A welcome success story from Hungary: trade unions in Mercedes, led by industriAll Europe affiliate VASAS, reached an agreement said to be one of the best agreements concluded at company level in Hungary in times of corona.
Production stopped at Mercedes in Kecskemét at the end of March. At the request of the workers, the unions represented in the company started negotiations on 17 March to maintain income and job security for more than 4,400 workers during the lockdown and beyond. After long and intense negotiations, an agreement was concluded on 25 April with the following key points:
- basic wages are maintained despite a production stop of several weeks
- job stability is guaranteed
- the 24-month working time frame permitted by governmental decree is not applied
Instead of applying the new working time frame that allows employers to unilaterally allocate working hours up to 24 months, it was agreed to deduct the hours not worked from a part of the annual holiday pay. The agreement thus provides for a one-time reduction in holiday pay depending on the salary group. In addition, the so-called attendance bonus will not be paid for the month of April where production stopped.

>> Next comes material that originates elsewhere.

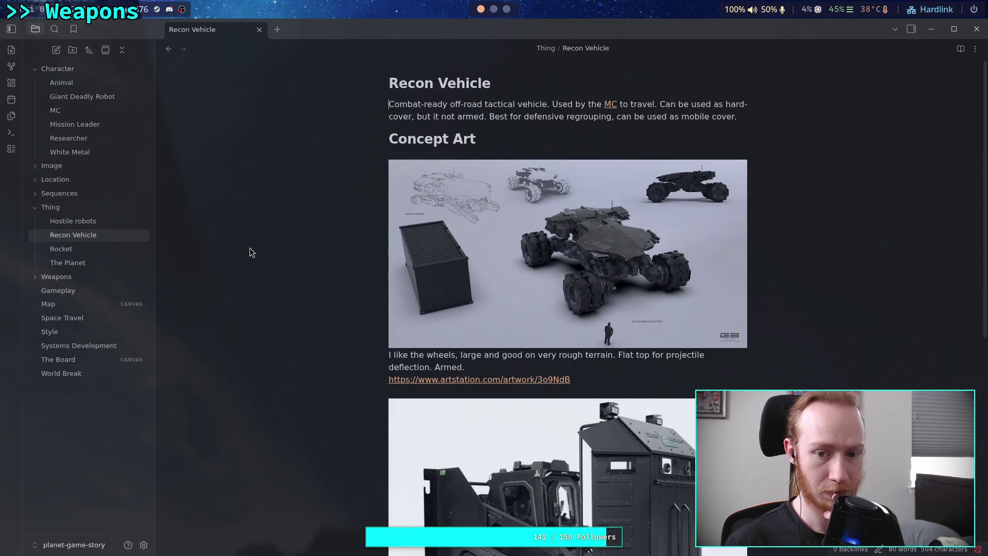
{"action": "scroll", "coordinate": [540, 297], "scroll_direction": "down", "scroll_amount": 5}
{"action": "scroll", "coordinate": [539, 297], "scroll_direction": "down", "scroll_amount": 1}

As a result of the agreement, the plant can re-start activities without any staff cuts for the time being and with the basic salaries set by collective agreement at the end of 2018. Other companies in Hungary’s large automotive industry, on the other hand, expect mass redundancies. In March, some 60,000 workers had been laid off in the sector and another 90-100,000 people are expected to follow.
A lot was at stake for the colleagues at Mercedes. Labour legislation in Hungary is weak and workers must fight for their own protection. However, supported by experts from VASAS headquarter and the VASAS regional office, the plant-level negotiators Kitti Besenyi and István Szlávik managed to reach their main goals in the marathon negotiations.
Luc Triangle, General Secretary of industriAll Europe comments:
“We welcome this agreement. It is reassuring to see that collective bargaining has delivered such positive results and given a perspective to automotive workers at Mercedes in Hungary in these difficult times. It is a fair and stable foundation for re-starting activities.”